## EXERCISE PROMPT
How many lines in the records below include "source"? Answer with the number only.

◇ ◇ ◇ ◇ ◇

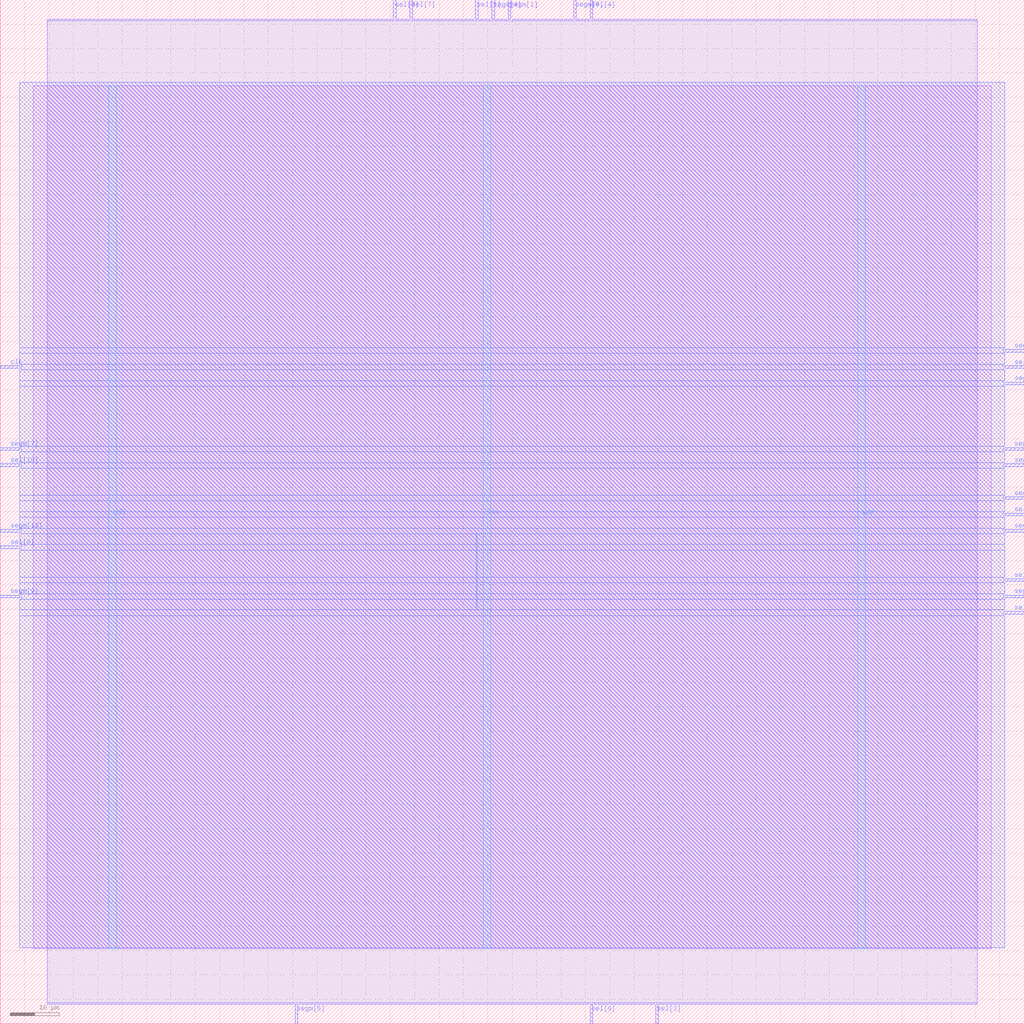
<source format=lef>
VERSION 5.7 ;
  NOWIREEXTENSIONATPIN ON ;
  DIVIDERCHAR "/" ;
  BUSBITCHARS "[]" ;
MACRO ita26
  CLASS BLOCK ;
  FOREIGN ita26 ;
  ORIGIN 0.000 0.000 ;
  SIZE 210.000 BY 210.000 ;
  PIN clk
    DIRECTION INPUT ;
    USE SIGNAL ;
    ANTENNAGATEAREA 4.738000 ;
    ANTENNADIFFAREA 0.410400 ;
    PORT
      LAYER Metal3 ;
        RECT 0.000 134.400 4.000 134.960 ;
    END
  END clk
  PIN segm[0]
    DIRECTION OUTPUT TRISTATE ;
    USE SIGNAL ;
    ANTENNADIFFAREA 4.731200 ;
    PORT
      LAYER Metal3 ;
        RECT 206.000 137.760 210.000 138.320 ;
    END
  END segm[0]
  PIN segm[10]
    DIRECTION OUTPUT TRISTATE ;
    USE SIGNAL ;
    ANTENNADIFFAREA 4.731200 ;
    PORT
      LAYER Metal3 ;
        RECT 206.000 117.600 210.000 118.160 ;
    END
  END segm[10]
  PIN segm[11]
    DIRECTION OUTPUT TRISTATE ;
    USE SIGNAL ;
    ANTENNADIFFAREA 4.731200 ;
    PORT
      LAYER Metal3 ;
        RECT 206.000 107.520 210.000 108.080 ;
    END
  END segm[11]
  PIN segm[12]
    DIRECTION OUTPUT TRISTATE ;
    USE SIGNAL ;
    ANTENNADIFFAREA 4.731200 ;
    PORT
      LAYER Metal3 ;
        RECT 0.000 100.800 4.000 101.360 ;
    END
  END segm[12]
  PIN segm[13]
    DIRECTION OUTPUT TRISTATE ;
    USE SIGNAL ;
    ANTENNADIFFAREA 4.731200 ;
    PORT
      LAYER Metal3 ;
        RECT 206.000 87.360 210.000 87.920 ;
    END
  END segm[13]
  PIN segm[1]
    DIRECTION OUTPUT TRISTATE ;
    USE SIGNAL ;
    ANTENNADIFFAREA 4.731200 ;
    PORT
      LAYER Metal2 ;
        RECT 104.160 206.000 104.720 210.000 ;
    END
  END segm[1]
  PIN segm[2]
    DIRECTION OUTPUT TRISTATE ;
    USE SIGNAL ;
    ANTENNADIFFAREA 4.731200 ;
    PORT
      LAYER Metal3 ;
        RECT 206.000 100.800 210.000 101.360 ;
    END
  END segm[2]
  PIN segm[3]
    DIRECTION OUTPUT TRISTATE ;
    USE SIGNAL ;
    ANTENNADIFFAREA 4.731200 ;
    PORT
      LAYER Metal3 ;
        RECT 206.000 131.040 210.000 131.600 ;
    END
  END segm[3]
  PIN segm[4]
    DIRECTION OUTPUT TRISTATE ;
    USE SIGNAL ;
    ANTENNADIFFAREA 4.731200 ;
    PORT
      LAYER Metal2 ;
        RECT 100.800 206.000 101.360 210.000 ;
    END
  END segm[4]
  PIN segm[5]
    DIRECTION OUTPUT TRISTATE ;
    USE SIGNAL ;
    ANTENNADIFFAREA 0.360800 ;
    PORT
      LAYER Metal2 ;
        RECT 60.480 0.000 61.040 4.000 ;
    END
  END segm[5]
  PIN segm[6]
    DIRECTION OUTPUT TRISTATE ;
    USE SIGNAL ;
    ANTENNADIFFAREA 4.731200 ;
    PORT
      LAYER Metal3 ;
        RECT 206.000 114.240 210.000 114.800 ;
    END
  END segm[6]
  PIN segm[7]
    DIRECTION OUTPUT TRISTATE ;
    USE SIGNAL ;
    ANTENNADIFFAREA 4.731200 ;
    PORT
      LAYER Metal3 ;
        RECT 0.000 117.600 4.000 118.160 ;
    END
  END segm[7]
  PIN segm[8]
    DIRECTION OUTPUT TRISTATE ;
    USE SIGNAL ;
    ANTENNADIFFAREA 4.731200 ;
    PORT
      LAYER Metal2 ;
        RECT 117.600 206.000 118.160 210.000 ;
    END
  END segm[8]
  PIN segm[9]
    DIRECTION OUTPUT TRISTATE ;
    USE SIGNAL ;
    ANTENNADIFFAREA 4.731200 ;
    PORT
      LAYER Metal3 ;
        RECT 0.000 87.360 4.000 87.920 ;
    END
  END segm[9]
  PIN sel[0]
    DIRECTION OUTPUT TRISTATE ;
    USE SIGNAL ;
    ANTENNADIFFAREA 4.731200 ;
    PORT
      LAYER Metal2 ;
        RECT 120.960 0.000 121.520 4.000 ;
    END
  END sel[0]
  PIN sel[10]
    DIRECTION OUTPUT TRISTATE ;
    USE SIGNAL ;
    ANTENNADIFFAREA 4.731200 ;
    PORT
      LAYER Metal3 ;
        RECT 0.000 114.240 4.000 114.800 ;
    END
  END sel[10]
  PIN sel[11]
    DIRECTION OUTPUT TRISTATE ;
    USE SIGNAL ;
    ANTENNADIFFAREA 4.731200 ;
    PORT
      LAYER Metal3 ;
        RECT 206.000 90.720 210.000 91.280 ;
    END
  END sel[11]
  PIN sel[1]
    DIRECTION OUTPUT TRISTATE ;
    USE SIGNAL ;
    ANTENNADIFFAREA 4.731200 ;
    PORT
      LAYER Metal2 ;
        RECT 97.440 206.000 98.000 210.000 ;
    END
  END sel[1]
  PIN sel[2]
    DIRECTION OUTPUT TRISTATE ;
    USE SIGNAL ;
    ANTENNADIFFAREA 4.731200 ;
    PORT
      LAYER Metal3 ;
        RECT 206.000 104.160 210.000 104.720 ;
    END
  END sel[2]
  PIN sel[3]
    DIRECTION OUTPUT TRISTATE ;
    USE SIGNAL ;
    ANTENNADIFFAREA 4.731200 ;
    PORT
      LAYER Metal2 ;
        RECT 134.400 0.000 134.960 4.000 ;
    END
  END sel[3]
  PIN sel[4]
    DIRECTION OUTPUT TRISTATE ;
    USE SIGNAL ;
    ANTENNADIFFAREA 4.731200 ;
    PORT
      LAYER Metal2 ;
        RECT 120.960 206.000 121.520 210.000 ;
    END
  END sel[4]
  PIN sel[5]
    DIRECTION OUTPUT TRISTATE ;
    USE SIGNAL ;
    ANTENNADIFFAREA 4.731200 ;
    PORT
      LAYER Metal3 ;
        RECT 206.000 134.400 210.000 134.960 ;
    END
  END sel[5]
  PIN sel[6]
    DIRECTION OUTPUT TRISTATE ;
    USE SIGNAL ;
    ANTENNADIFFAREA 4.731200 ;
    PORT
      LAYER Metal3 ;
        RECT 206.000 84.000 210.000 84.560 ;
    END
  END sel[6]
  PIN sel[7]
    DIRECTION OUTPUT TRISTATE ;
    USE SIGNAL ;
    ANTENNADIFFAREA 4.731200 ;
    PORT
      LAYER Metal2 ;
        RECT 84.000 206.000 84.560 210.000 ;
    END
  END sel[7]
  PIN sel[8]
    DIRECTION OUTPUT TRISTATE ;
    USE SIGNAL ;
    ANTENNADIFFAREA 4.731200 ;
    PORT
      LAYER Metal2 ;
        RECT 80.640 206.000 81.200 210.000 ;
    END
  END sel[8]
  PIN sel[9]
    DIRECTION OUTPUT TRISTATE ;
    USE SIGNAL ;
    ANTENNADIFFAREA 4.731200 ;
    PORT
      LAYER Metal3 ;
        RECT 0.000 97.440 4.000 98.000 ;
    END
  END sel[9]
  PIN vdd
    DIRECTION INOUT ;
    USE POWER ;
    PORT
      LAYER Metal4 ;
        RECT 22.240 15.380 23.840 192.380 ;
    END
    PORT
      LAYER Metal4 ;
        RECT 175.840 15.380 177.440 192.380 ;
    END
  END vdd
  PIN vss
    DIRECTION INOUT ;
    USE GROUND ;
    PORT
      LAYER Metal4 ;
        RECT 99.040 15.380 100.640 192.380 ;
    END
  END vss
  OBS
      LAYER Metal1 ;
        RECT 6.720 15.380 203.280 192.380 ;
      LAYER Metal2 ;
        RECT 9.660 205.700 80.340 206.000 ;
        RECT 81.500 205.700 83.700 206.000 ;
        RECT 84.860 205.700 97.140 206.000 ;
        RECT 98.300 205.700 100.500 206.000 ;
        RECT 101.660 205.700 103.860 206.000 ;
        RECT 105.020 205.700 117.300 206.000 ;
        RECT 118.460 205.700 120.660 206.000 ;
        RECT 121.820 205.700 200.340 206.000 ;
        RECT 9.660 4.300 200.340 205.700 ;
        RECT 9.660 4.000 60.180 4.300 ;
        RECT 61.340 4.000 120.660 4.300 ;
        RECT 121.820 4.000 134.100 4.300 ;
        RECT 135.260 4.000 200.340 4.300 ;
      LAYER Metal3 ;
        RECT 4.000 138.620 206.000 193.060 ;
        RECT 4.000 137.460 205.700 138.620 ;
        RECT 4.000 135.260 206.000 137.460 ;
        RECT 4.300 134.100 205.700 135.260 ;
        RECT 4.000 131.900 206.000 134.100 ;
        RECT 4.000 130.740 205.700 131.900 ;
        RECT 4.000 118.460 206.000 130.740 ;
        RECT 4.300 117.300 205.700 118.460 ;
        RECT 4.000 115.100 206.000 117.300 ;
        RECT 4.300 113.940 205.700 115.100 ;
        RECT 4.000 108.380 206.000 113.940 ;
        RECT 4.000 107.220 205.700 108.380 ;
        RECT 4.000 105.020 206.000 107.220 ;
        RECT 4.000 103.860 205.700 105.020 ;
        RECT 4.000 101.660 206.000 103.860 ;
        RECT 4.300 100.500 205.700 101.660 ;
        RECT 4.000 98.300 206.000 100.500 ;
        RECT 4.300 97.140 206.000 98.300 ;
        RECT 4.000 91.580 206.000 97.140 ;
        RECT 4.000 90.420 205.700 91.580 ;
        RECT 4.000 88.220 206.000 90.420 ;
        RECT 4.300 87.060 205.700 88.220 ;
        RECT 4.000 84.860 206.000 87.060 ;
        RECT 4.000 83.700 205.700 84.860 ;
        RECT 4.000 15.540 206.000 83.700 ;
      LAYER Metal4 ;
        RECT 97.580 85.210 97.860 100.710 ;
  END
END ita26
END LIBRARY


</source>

◇ ◇ ◇ ◇ ◇

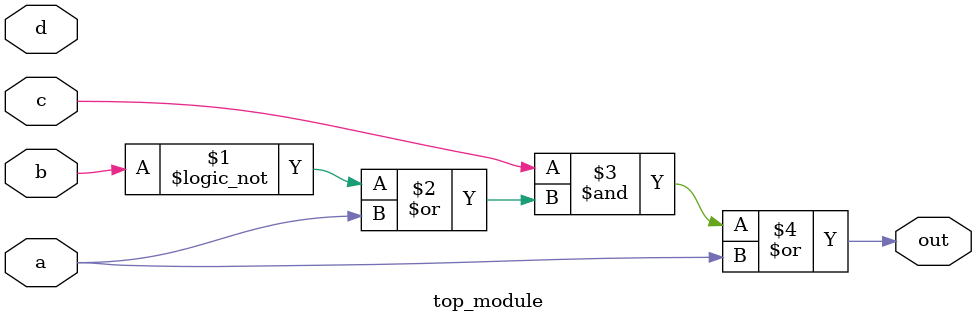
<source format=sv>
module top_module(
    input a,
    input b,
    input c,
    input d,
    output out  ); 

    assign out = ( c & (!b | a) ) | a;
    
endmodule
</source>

◇ ◇ ◇ ◇ ◇

## TASK ANSWER
4